Five women in Texas are taking their fight for abortion access to the courts.
With help from the Center for Reproductive Rights, an organization that fights for reproductive justice through legal and advocacy channels, the women are arguing that the state’s restrictive law endangered their lives.The lawsuit, Zurawski v. State of Texas, is the first of its kind to be filed since the U.S. Supreme Court struck down Roe v. Wade last summer.
Each of the five women were denied abortions in Texas, despite suffering severe and dangerous complications. Through the lawsuit, both the plaintiffs and the Center aim to clarify what constitutes “medical emergencies,” to ensure abortion access to pregnant people who need the procedure for survival.
Under the present laws, women’s lives and future fertility are in danger, they argue. Lead plaintiff Amanda Zurawski, who had been pregnant with a daughter, sought an abortion after her water broke at 18 weeks. She was only able to receive one after she came down with sepsis – and still spent three days in intensive care, battling for her life.
“My doctor could not intervene as long as [the fetus’] heart was beating or until I was sick enough for the ethics board of the hospital” to provide standard health care, she said at a press conference, per the Associated Press. The infection caused one of her fallopian tubes to close, she added, compromising her ability to have children in the future.

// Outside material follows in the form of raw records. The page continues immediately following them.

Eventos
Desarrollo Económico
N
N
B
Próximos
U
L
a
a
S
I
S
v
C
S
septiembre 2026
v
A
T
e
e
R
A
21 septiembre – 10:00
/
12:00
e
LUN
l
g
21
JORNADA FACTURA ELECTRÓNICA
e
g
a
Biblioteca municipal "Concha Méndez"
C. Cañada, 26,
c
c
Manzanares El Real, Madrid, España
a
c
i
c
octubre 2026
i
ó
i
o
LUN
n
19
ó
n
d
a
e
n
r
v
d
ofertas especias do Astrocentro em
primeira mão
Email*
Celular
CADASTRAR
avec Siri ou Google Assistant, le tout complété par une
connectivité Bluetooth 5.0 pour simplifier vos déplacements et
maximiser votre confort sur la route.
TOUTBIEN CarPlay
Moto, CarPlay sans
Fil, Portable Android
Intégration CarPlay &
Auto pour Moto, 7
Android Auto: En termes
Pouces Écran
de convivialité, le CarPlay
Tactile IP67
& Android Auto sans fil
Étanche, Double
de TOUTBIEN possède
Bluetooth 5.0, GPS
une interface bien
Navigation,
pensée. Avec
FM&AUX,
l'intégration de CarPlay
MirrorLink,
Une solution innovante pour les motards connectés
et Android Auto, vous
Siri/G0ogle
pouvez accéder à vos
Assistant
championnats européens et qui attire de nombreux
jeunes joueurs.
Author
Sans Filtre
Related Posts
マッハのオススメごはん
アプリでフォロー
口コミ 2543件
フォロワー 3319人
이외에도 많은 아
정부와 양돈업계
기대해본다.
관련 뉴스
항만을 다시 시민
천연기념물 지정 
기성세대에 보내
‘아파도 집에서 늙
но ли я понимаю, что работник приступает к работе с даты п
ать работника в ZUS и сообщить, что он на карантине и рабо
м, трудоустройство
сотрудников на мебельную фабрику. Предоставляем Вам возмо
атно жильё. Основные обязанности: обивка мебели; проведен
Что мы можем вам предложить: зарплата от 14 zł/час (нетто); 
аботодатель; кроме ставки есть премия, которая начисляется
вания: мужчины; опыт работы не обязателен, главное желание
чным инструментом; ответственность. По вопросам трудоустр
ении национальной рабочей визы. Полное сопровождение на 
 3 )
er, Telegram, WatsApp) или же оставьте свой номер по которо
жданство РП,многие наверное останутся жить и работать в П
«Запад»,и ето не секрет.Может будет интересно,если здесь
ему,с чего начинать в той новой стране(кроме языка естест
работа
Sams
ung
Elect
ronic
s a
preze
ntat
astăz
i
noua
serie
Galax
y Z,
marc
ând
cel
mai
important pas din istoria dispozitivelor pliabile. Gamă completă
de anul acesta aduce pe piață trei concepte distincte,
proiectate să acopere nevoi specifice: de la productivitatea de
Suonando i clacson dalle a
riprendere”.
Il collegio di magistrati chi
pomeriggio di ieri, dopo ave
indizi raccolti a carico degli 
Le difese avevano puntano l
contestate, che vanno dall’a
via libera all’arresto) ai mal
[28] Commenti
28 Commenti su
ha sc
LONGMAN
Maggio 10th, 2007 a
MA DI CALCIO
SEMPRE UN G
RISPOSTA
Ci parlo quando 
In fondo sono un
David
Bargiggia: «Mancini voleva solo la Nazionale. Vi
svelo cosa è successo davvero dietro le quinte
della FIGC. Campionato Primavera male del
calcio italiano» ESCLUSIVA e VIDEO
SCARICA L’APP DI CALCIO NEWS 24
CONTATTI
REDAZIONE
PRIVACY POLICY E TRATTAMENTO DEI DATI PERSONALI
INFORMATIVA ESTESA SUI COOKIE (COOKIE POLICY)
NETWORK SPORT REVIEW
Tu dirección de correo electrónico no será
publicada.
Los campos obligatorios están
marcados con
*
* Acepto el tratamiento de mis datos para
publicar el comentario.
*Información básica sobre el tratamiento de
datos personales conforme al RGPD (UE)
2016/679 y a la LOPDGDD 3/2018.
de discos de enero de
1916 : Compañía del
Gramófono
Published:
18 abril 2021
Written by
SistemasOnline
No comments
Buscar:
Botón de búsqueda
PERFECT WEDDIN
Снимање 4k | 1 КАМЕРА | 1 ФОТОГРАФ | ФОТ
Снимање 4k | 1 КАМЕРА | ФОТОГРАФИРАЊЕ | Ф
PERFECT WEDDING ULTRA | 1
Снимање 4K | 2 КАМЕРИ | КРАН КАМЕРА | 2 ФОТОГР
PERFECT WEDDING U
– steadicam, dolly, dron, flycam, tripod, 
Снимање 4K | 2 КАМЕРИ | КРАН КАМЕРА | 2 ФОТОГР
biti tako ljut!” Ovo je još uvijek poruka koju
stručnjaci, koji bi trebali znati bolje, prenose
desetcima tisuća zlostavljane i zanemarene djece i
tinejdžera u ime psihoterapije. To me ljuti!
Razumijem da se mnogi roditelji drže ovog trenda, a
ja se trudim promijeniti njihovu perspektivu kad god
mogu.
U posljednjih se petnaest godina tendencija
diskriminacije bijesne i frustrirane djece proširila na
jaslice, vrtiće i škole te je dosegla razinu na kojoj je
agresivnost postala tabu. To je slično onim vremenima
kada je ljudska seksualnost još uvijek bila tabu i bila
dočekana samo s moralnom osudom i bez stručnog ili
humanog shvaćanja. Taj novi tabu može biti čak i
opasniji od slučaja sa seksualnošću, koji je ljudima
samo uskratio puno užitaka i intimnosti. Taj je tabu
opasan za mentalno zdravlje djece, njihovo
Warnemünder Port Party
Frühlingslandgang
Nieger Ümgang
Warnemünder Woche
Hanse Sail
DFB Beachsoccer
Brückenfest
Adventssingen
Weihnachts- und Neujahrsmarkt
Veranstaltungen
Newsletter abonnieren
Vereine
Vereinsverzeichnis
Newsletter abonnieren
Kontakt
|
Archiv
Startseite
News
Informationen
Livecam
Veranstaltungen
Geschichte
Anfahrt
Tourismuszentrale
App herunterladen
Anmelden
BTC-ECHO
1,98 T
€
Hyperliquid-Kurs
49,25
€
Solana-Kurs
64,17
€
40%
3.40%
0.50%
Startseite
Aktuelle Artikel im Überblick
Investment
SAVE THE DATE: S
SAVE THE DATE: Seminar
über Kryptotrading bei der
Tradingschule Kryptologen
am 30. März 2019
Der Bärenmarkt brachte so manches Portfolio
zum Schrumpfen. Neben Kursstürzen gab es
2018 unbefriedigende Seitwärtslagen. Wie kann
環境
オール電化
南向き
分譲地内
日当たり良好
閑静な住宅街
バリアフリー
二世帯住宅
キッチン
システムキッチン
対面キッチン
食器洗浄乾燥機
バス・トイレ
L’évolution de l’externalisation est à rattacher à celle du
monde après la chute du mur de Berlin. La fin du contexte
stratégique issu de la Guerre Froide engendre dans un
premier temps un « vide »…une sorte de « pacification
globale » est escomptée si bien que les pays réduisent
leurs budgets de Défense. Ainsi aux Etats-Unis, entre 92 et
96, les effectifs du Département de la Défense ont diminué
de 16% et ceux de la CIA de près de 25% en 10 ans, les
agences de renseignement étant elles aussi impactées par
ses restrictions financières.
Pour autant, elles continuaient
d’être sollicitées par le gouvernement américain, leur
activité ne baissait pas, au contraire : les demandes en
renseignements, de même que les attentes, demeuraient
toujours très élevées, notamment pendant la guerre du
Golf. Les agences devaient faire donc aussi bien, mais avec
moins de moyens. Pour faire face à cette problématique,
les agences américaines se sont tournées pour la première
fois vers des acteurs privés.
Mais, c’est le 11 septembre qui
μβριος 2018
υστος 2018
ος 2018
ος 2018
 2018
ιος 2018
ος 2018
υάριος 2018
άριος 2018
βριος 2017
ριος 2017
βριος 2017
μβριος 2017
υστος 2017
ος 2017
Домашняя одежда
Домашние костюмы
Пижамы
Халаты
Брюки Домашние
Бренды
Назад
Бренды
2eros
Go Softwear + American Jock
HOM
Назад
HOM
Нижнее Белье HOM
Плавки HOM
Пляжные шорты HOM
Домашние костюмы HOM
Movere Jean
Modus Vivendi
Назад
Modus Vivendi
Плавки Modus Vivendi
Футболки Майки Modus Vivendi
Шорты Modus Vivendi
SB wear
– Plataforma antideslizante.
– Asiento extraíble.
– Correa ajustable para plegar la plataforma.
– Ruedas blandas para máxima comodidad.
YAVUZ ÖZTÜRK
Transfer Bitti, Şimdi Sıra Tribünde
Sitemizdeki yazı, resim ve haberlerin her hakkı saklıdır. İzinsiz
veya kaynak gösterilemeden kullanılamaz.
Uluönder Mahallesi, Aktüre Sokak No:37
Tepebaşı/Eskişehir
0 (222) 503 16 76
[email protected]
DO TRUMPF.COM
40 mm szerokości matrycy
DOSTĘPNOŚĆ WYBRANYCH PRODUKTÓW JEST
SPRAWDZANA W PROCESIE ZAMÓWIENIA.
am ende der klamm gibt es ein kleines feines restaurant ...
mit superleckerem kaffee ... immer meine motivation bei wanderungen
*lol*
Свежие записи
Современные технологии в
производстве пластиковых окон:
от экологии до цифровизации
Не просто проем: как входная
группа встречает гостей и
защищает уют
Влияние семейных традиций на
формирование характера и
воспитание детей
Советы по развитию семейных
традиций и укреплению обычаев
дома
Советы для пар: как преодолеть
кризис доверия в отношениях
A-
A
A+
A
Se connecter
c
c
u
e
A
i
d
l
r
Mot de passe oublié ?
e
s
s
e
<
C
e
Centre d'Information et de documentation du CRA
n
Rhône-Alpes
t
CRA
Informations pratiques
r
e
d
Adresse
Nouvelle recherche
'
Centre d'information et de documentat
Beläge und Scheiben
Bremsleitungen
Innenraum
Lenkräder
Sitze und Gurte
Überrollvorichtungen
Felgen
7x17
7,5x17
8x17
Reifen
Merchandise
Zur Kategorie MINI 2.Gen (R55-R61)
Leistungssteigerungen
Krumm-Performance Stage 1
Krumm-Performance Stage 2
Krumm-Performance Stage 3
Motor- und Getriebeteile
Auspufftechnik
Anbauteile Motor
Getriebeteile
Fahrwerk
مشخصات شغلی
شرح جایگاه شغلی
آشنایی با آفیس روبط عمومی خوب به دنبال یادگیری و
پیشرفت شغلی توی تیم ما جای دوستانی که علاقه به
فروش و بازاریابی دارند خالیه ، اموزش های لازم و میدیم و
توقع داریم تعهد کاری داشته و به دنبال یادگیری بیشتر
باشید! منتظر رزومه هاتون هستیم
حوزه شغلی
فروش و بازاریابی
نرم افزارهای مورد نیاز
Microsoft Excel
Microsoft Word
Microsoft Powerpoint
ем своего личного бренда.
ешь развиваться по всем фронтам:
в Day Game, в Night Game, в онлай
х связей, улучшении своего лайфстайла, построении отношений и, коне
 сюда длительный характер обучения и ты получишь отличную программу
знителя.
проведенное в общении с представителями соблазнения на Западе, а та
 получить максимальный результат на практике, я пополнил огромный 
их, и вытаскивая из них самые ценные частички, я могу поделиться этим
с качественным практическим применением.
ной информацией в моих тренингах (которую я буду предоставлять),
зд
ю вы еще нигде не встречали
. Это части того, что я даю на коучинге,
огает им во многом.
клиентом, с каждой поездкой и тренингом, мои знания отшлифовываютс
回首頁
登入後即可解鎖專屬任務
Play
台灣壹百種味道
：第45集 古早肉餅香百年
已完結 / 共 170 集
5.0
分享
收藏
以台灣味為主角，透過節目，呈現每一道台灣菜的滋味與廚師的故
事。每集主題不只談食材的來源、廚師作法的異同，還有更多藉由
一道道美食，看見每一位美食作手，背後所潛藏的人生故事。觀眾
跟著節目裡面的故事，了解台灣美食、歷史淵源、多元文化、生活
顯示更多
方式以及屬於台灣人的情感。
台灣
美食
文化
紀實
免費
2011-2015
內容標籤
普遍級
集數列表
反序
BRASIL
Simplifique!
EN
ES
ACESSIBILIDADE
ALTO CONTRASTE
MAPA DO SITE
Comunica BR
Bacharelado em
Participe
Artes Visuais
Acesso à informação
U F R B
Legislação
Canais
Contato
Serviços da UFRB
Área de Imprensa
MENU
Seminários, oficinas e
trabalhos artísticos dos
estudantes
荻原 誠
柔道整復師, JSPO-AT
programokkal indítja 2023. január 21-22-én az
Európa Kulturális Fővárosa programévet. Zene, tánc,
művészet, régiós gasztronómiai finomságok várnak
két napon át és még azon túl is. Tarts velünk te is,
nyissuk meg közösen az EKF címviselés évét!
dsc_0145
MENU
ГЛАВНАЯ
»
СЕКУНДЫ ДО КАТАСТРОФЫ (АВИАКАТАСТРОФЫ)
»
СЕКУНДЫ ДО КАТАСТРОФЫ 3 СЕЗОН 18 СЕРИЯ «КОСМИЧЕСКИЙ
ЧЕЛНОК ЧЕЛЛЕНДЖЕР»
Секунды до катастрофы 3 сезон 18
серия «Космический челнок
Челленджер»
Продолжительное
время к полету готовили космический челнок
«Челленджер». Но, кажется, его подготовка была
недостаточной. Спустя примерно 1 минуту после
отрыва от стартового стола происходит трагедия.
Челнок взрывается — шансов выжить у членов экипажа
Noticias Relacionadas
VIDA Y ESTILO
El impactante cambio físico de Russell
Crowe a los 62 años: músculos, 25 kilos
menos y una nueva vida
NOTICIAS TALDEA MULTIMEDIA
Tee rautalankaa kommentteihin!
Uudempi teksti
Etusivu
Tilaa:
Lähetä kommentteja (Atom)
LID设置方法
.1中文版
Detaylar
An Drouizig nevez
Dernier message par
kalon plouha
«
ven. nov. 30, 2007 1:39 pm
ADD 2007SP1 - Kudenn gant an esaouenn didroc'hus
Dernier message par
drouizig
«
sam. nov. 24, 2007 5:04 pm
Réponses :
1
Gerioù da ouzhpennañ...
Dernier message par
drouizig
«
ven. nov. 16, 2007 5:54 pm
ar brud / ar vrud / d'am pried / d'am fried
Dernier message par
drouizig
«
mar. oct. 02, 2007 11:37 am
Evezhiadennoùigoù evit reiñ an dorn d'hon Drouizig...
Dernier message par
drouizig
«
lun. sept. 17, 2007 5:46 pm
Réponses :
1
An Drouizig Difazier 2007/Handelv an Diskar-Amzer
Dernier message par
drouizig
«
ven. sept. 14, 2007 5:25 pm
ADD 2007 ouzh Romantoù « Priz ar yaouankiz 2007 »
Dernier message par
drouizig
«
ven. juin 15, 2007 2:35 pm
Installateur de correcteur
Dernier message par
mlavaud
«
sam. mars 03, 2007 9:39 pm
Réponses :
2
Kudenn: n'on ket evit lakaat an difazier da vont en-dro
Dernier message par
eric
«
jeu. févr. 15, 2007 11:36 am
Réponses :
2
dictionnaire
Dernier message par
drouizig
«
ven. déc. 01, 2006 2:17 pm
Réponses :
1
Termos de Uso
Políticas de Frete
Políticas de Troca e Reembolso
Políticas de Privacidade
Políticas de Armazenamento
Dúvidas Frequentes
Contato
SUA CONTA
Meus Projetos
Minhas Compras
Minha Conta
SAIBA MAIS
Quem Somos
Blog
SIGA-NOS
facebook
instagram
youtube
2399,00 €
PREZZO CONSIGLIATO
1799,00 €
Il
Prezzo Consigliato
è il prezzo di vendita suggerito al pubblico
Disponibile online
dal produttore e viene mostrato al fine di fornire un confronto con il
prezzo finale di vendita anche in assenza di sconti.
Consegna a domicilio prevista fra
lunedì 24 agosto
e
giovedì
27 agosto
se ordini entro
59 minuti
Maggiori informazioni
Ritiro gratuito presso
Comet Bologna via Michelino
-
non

The other plaintiffs, meanwhile, say they were forced to travel out-of-state for abortions even as they dealt with life-threatening complications. “These extreme state abortion bans are creating chaos and confusion for patients and the doctors and hospitals that treat them by criminalizing the provision of abortion,” a press release from the Center states.
At present, a statewide trigger ban prohibits. abortions outright. Compounding the problem is S.B. 8, the so-called “vigilante” measure that outlaws abortions after 6 weeks and opens practitioners up to legal ramifications for performing it, rendering many afraid to do so. The combination leaves both doctors and patients stuck in dangerous situations.
Officials in Texas appear poised to push back at the lawsuit all the same. Texas Attorney General Ken Paxton told the AP via email that he’s “committed to doing everything in his power to protect mothers, families, and unborn children, and … will continue to defend and enforce the laws duly enacted by the Texas Legislature.”
In the meantime, pregnant people continue to suffer – people like fellow plaintiff Anna Zargarian, who recalled her own harrowing experience during the press conference on the lawsuit. Her water broke early, but rather than receiving abortion care locally, she was forced to fly to Colorado, endangering her life for a fetus that was not expected to survive.
Says Zargarian, “An already extremely difficult situation had an extra layer of trauma because of medical decisions that were made by lawmakers and politicians and not by me or based on best medical practice.”